Hier entstehen in Stuttgart neue Wohnungen: Das Azenberg-Areal im Norden . . . Foto: privat

Die Bauflächen in Stuttgart reichen nach Auffassung von Städtebaubürgermeister Matthias Hahn in etwa aus, damit man den Wohnungsbedarf decken kann. Dennoch muss die Verwaltung heftig umsteuern, damit sich bei den bezahlbaren Wohnungen etwas bewegt.

Stuttgart - Wie viel Wohnungsbau ist in Stuttgart noch nötig und möglich? Bei dieser Frage muss sich nach dem OB-Wahlkampf und dem Amtsantritt von OB Fritz Kuhn (Grüne) nicht nur die Verwaltung neu sortieren – auch der Städtebauausschuss, der den Gemeinderat und die Verwaltung berät, tat das am Dienstag.

Die grundlegende Botschaft von Städtebaubürgermeister Matthias Hahn (SPD) lautete: Ob man den vom Pestel-Institut ermittelten Bedarf von 8000 Mietwohnungen für einen ausgeglichenen Markt glauben wolle oder nicht – „in der Tendenz können wir den Wohnungsbedarf in Stuttgart decken“.

Das Potenzial an Bauflächen habe in den letzten Jahren in der Summe „trotz Inanspruchnahme nicht abgenommen“, weil immer wieder neue Flächen verfügbar geworden seien. Hahn zeigte auf, dass allein in den nächsten fünf Jahren rund 6000 Wohneinheiten in Bau gehen könnten – und zwar nur in Baugebieten für jeweils mehr als 100 Wohnungen, mit denen sich die Stadtverwaltung beschäftigt. Unter den zwei Dutzend genannten Gebieten waren die Flächen nicht gesondert genannt, die durch Stuttgart 21 frei werden sollen. Doch allein schon, wenn sich die Fertigstellung des Tiefbahnhofs bis 2024 verzögern sollte, „haben wir zeitlich ein Problem“, sagte Hahn. Er verwies auf einige Projekte wie jenes am Altstandort des Olgahospitals (200 Wohnungen), auf dem Azenbergareal in Stuttgart-Nord und auf dem Schoch-Areal in Feuerbach (120 Wohnungen). Mit rund 1000 Wohnungen sei durch private Initiativen in Bestandsgebieten zu rechnen, wo jeweils weniger als 100 Wohnungen möglich sind.

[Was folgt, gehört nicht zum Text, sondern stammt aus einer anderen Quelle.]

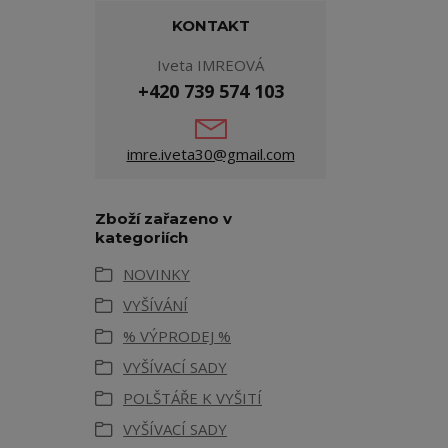
KONTAKT
Iveta IMREOVÁ
+420 739 574 103
imre.iveta30@gmail.com
Zboží zařazeno v
kategoriích
NOVINKY
VYŠÍVÁNÍ
% VÝPRODEJ %
VYŠÍVACÍ SADY
POLŠTÁŘE K VYŠITÍ
VYŠÍVACÍ SADY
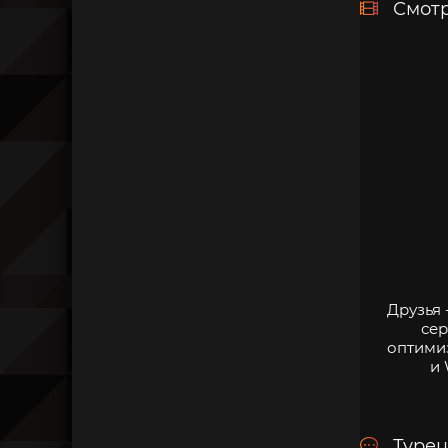
Смотр
Друзья 
сер
оптими
и 
Турец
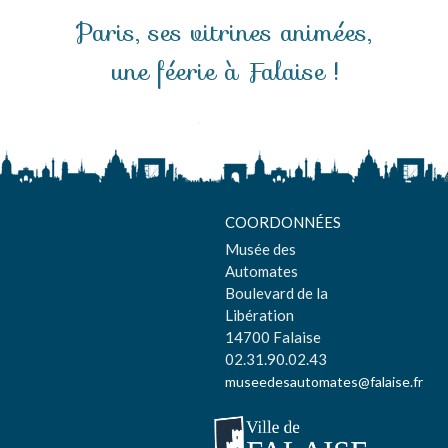
Paris, ses vitrines animées,
une féerie à Falaise !
COORDONNÉES
Musée des
Automates
Boulevard de la
Libération
14700 Falaise
02.31.90.02.43
museedesautomates@falaise.fr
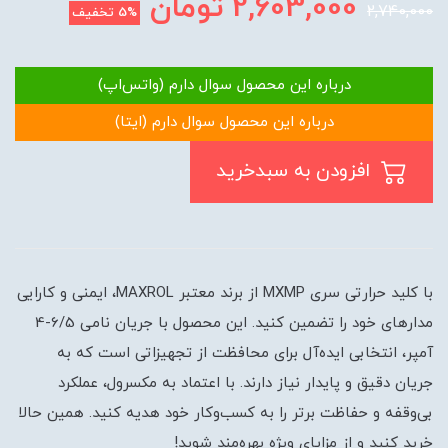
2,603,000
تومان
2,740,000
5%
تخفیف
درباره این محصول سوال دارم (واتس‌اپ)
درباره این محصول سوال دارم (ایتا)
افزودن به سبدخرید
با کلید حرارتی سری MXMP از برند معتبر MAXROL، ایمنی و کارایی
مدارهای خود را تضمین کنید. این محصول با جریان نامی 6/5-4
آمپر، انتخابی ایده‌آل برای محافظت از تجهیزاتی است که به
جریان دقیق و پایدار نیاز دارند. با اعتماد به مکسرول، عملکرد
بی‌وقفه و حفاظت برتر را به کسب‌وکار خود هدیه کنید. همین حالا
خرید کنید و از مزایای ویژه بهره‌مند شوید!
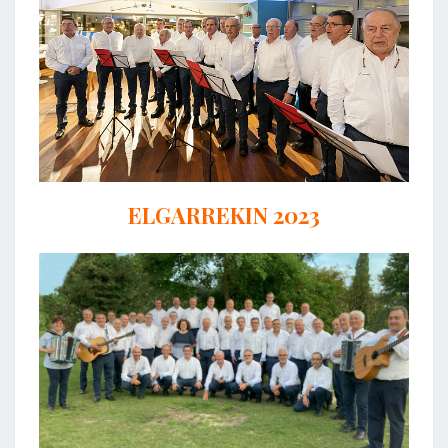
ELGARREKIN 2023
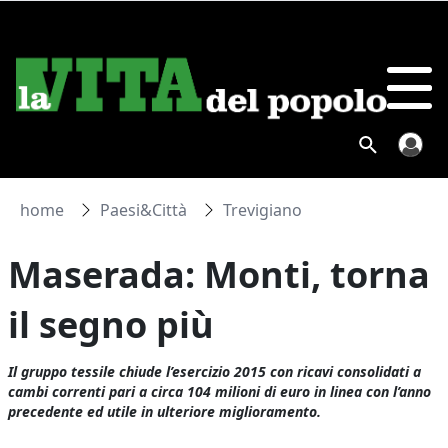
home
Paesi&Città
Trevigiano
Maserada: Monti, torna
il segno più
Il gruppo tessile chiude l’esercizio 2015 con ricavi consolidati a
cambi correnti pari a circa 104 milioni di euro in linea con l’anno
precedente ed utile in ulteriore miglioramento.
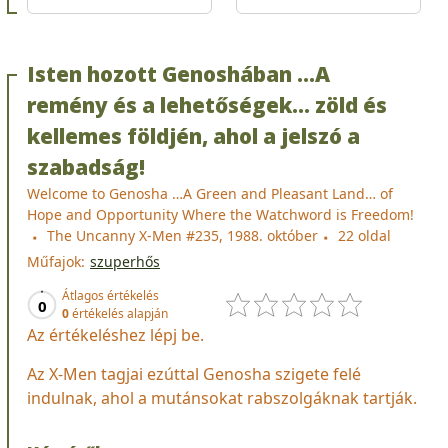
Isten hozott Genoshában …A
remény és a lehetőségek… zöld és
kellemes földjén, ahol a jelszó a
szabadság!
Welcome to Genosha …A Green and Pleasant Land… of
Hope and Opportunity Where the Watchword is Freedom!
The Uncanny X-Men #235, 1988. október
22 oldal
Műfajok:
szuperhős
Átlagos értékelés
0
0
értékelés alapján
Az értékeléshez lépj be.
Az X-Men tagjai ezúttal Genosha szigete felé
indulnak, ahol a mutánsokat rabszolgáknak tartják.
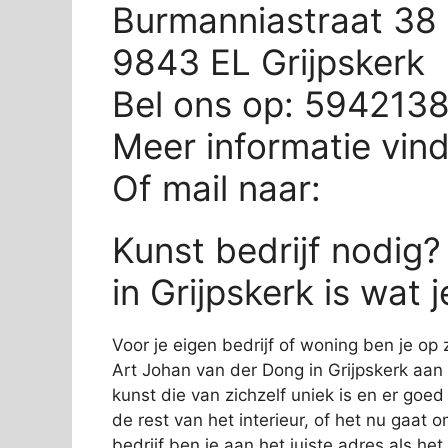
Burmanniastraat 38
9843 EL Grijpskerk
Bel ons op: 594213
Meer informatie vin
Of mail naar:
Kunst bedrijf nodig
in Grijpskerk is wat 
Voor je eigen bedrijf of woning ben je op 
Art Johan van der Dong in Grijpskerk aan 
kunst die van zichzelf uniek is en er goed 
de rest van het interieur, of het nu gaat 
bedrijf ben je aan het juiste adres als he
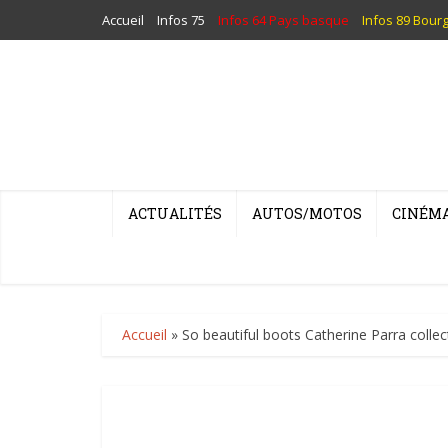
Accueil
Infos 75
Infos 64 Pays basque
Infos 89 Bour
ACTUALITÉS
AUTOS/MOTOS
CINÉM
Accueil
»
So beautiful boots Catherine Parra colle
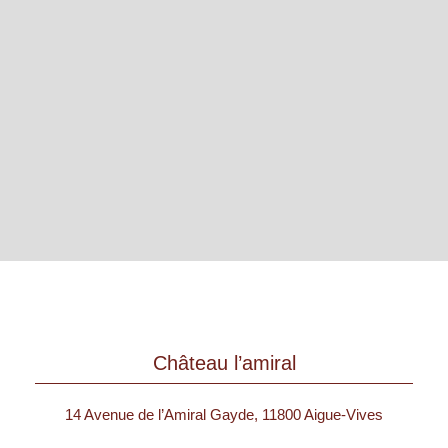
Château l’amiral
14 Avenue de l’Amiral Gayde, 11800 Aigue-Vives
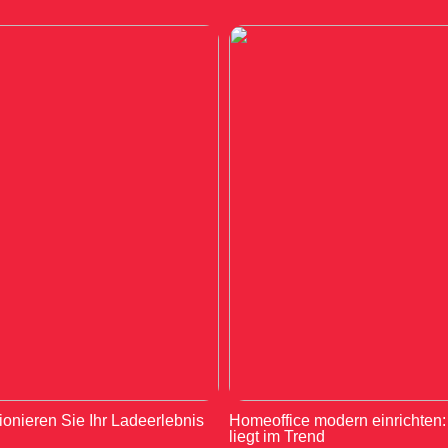
ionieren Sie Ihr Ladeerlebnis
Homeoffice modern einrichten
liegt im Trend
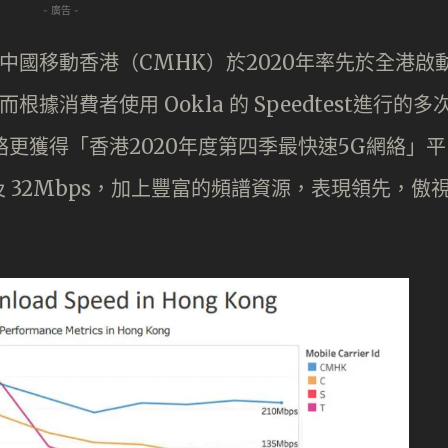
- 廣告 -
中國移動香港（CMHK）於2020年率先於全港啟
據消費者使用 Ookla 的 Speedtest進行的多
 網絡更獲得「香港2020年度第四季最快速5G網絡」平
 及 32Mbps，加上豐富的頻譜資源，表現領先，傲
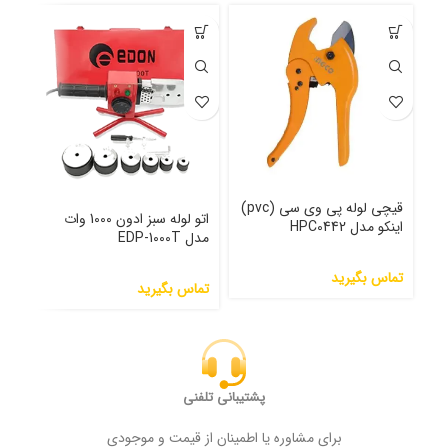
قیچی لوله پی وی سی (pvc)
اتو
اتو لوله سبز ادون 1000 وات
اینکو مدل HPC0442
مدل EDP-1000T
lB
تماس بگیرید
تما
تماس بگیرید
پشتیبانی تلفنی
برای مشاوره یا اطمینان از قیمت و موجودی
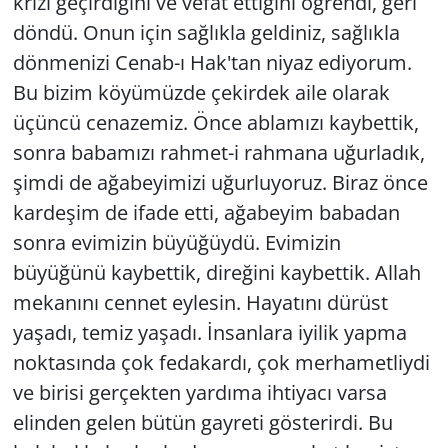
krizi geçirdiğini ve vefat ettiğini öğrendi, geri
döndü. Onun için sağlıkla geldiniz, sağlıkla
dönmenizi Cenab-ı Hak'tan niyaz ediyorum.
Bu bizim köyümüzde çekirdek aile olarak
üçüncü cenazemiz. Önce ablamızı kaybettik,
sonra babamızı rahmet-i rahmana uğurladık,
şimdi de ağabeyimizi uğurluyoruz. Biraz önce
kardeşim de ifade etti, ağabeyim babadan
sonra evimizin büyüğüydü. Evimizin
büyüğünü kaybettik, direğini kaybettik. Allah
mekanını cennet eylesin. Hayatını dürüst
yaşadı, temiz yaşadı. İnsanlara iyilik yapma
noktasında çok fedakardı, çok merhametliydi
ve birisi gerçekten yardıma ihtiyacı varsa
elinden gelen bütün gayreti gösterirdi. Bu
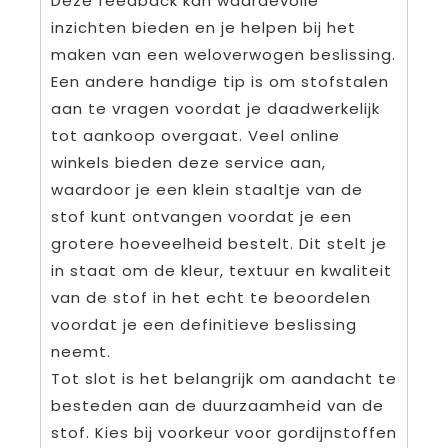
Deze feedback kan waardevolle
inzichten bieden en je helpen bij het
maken van een weloverwogen beslissing.
Een andere handige tip is om stofstalen
aan te vragen voordat je daadwerkelijk
tot aankoop overgaat. Veel online
winkels bieden deze service aan,
waardoor je een klein staaltje van de
stof kunt ontvangen voordat je een
grotere hoeveelheid bestelt. Dit stelt je
in staat om de kleur, textuur en kwaliteit
van de stof in het echt te beoordelen
voordat je een definitieve beslissing
neemt.
Tot slot is het belangrijk om aandacht te
besteden aan de duurzaamheid van de
stof. Kies bij voorkeur voor gordijnstoffen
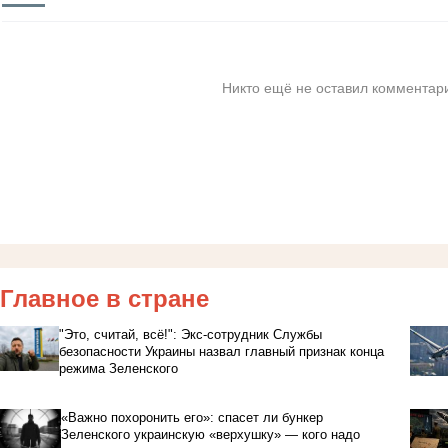
Никто ещё не оставил комментари
Главное в стране
"Это, считай, всё!": Экс-сотрудник Службы
безопасности Украины назвал главный признак конца
режима Зеленского
«Важно похоронить его»: спасет ли бункер
Зеленского украинскую «верхушку» — кого надо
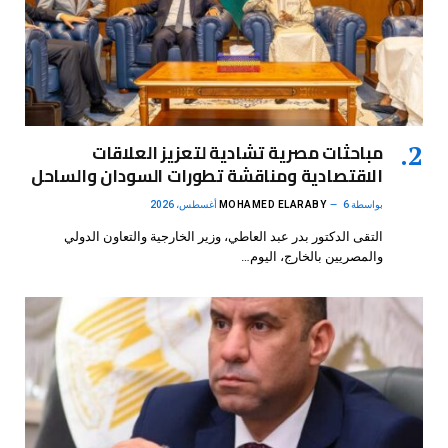
مباحثات مصرية تشادية لتعزيز العلاقات
الاقتصادية ومناقشة تطورات السودان والساحل
بواسطة
6 أغسطس، 2026
MOHAMED ELARABY
التقى الدكتور بدر عبد العاطي، وزير الخارجية والتعاون الدولي
والمصريين بالخارج، اليوم…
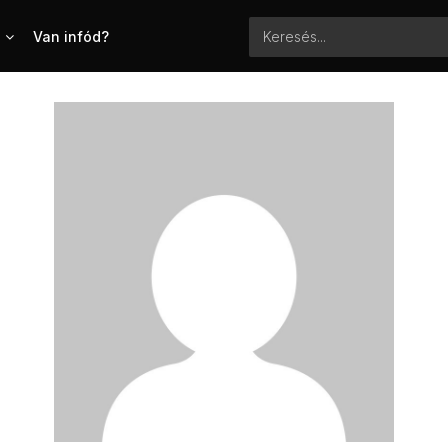
Van infód?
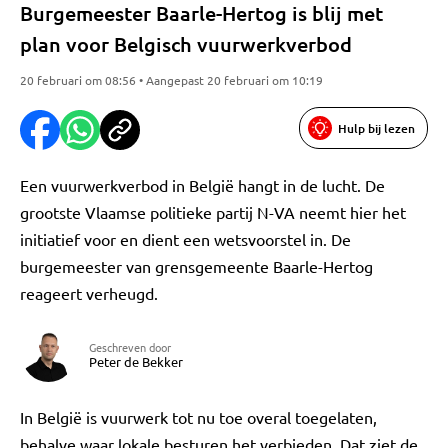
Burgemeester Baarle-Hertog is blij met
plan voor Belgisch vuurwerkverbod
20 februari om 08:56 • Aangepast 20 februari om 10:19
Hulp bij lezen
Een vuurwerkverbod in België hangt in de lucht. De
grootste Vlaamse politieke partij N-VA neemt hier het
initiatief voor en dient een wetsvoorstel in. De
burgemeester van grensgemeente Baarle-Hertog
reageert verheugd.
Geschreven door
Peter de Bekker
In België is vuurwerk tot nu toe overal toegelaten,
behalve waar lokale besturen het verbieden. Dat ziet de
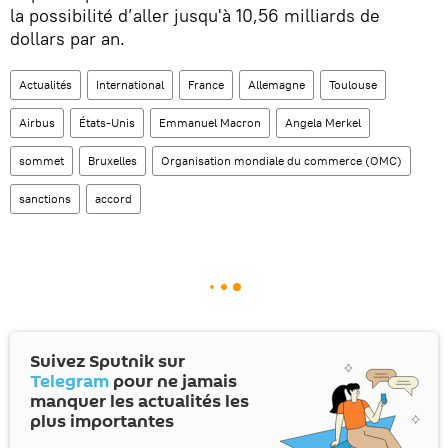
la possibilité d’aller jusqu'à 10,56 milliards de
dollars par an.
Actualités
International
France
Allemagne
Toulouse
Airbus
États-Unis
Emmanuel Macron
Angela Merkel
sommet
Bruxelles
Organisation mondiale du commerce (OMC)
sanctions
accord
Suivez Sputnik sur
Telegram
pour ne jamais
manquer les actualités les
plus importantes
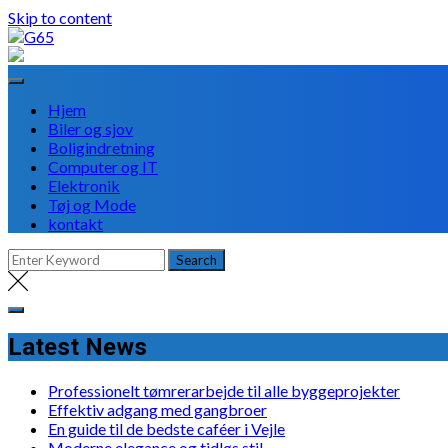
Skip to content
Hjem
Biler og sjov
Boligindretning
Computer og IT
Elektronik
Tøj og Mode
kontakt
Latest News
Professionelt tømrerarbejde til alle byggeprojekter
Effektiv adgang med gangbroer
En guide til de bedste caféer i Vejle
Moderne elegance og tidløs stil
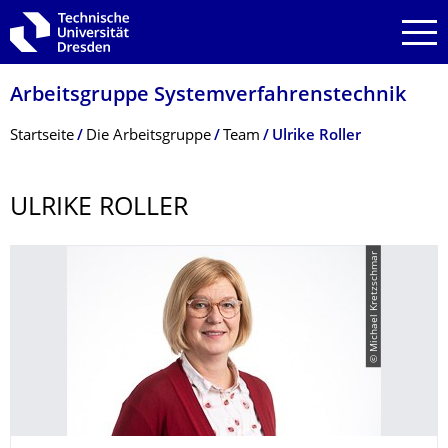
Zur Hauptnavigation springen
Zur Suche springen
Zum Inhalt springen
Arbeitsgruppe Systemverfahrens­technik
Breadcrumb-Menü
Startseite
Die Arbeitsgruppe
Team
Ulrike Roller
ULRIKE ROLLER
© Michael Kretzschmar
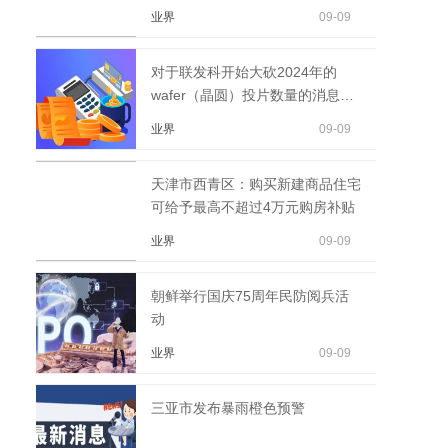
震。
业界
09-09
对于联发科开始大砍2024年的
wafer（晶圆）投片数量的消息，
官方予以否认
业界
09-09
天津市西青区：购买新建商品住宅
可给予最高不超过4万元购房补贴
业界
09-09
朝鲜举行国庆75周年民防阅兵活
动
业界
09-09
三亚市发布暴雨橙色预警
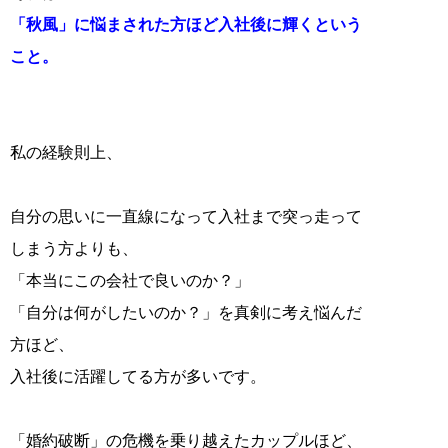
「秋風」に悩まされた方ほど入社後に輝くという
こと。
私の経験則上、
自分の思いに一直線になって入社まで突っ走って
しまう方よりも、
「本当にこの会社で良いのか？」
「自分は何がしたいのか？」を真剣に考え悩んだ
方ほど、
入社後に活躍してる方が多いです。
「婚約破断」の危機を乗り越えたカップルほど、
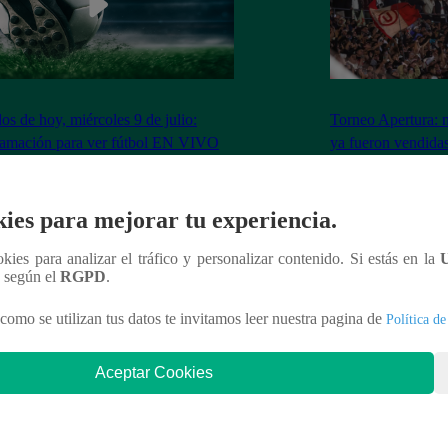
dos de hoy, miércoles 9 de julio:
Torneo Apertura: 
ramación para ver fútbol EN VIVO
ya fueron vendidas
Los Chankas
ies para mejorar tu experiencia.
ookies para analizar el tráfico y personalizar contenido. Si estás en la
nteresar
n según el
RGPD
.
como se utilizan tus datos te invitamos leer nuestra pagina de
Política de
Aceptar Cookies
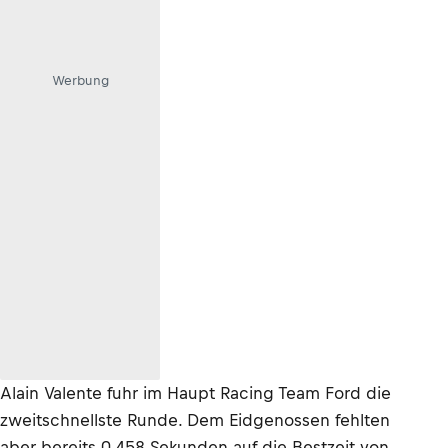
Werbung
Alain Valente fuhr im Haupt Racing Team Ford die
zweitschnellste Runde. Dem Eidgenossen fehlten
aber bereits 0,458 Sekunden auf die Bestzeit von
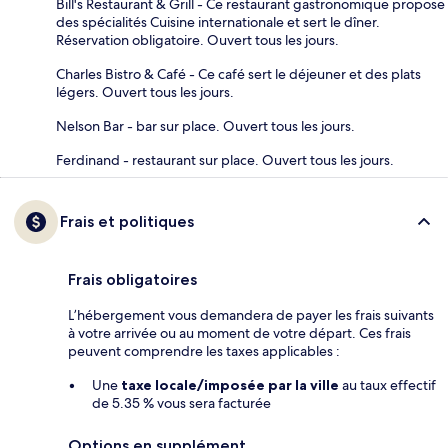
Bill's Restaurant & Grill - Ce restaurant gastronomique propose
des spécialités Cuisine internationale et sert le dîner.
Réservation obligatoire. Ouvert tous les jours.
Charles Bistro & Café - Ce café sert le déjeuner et des plats
légers. Ouvert tous les jours.
Nelson Bar - bar sur place. Ouvert tous les jours.
Ferdinand - restaurant sur place. Ouvert tous les jours.
Frais et politiques
Frais obligatoires
L’hébergement vous demandera de payer les frais suivants
à votre arrivée ou au moment de votre départ. Ces frais
peuvent comprendre les taxes applicables :
Une
taxe locale/imposée par la ville
au taux effectif
de 5.35 % vous sera facturée
Options en supplément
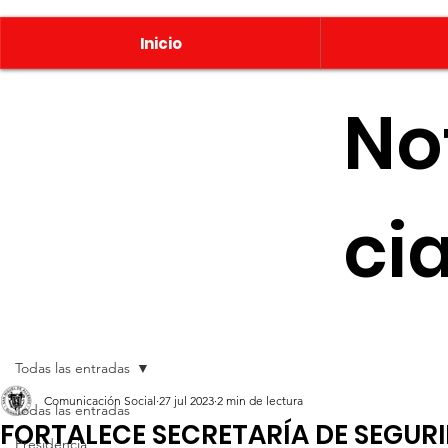
Inicio
No
ci
Todas las entradas
Comunicación Social
27 jul 2023
2 min de lectura
Todas las entradas
FORTALECE SECRETARÍA DE SEGUR
Presidencia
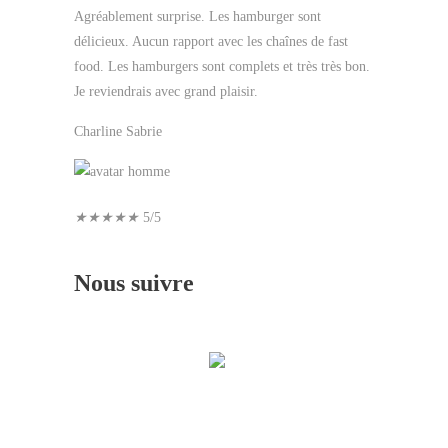
Agréablement surprise. Les hamburger sont
délicieux. Aucun rapport avec les chaînes de fast
food. Les hamburgers sont complets et très très bon.
Je reviendrais avec grand plaisir.
Charline Sabrie
★
★
★
★
★
5/5
Nous suivre
There are no objects in this facebook feed.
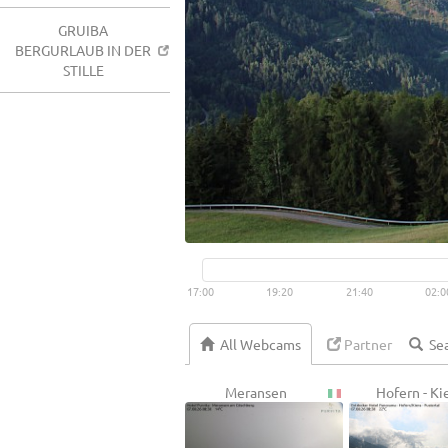
GRUIBA
BERGURLAUB IN DER
STILLE
17:00
19:20
21:40
02:0
All Webcams
Partner
Meransen
Hofern - Ki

Anwohner wehren sich gegen bauliche Nachverdichtung

Aber auch bisher sei viel geschehen, sagte Hahn. Von 2000 bis 2011 seien in Stuttgart binnen zehn Jahren 14.227 Wohnungen fertiggestellt worden. Und dennoch: Spätestens die geringe Zahl von geförderten Wohnungen, die 2012 fertiggestellt wurden, habe gezeigt, dass man umsteuern müsse. Außerdem sei das Thema bezahlbare Wohnungen „in besonderer Weise ein Schwerpunktthema“ von Kuhn. Man werde die Zahl der geförderten Wohnungen kontinuierlich erhöhen. Stadtplanung und Wohnungsbauförderung würden wieder enger verzahnt werden.

Nach wie vor sei man sich in der Verwaltung einig, sagte Hahn, dass man nicht neue Flächen mobilisiere, die bisher nicht im Flächennutzungsplan vorgesehen waren. Überlegt werde, ob man bisher für Gewerbe vorgesehene Flächen – wie auf dem Hansa-Areal in Möhringen – teilweise für Wohnen rekrutiere. Auch zusätzlicher Wohnungsbau in bestehenden Wohngebieten oder gemischten Gebieten ist im Gespräch. Hahn nannte die Fläche, die man vor Jahren beim geplanten Wohngebiet Langenäcker-Wiesert in Stammheim ausgenommen hatte. Aber besonders das Beispiel Azenberg zeige, dass sich Anwohner gegen eine bauliche Nachverdichtung wehren. Hahn und Stadtplanungsamtsleiter Detlev Kron deuteten an, dass das Durchstarten beim Wohnungsbau ein Stück weit mit dem anderen Ziel von mehr Bürgerbeteiligung kollidiere. Im Ausschuss meinte man aber, die Verwaltung habe den Job, die Beteiligungsverfahren nicht nur für Anwohner zu öffnen, sondern auch für Wohnungssuchende. Die Wohnungsnot sei skandalös. Man müsse schneller und konsequenter Wohnungen bauen, etwa in Mühlhausen oder auch im Neckarpark. Man solle mehrerlei Instrumente, auch Erhaltungssatzungen und Zweckentfremdungsverbot, einsetzen und die diversen Baugenossenschaften wieder mehr aktivitieren.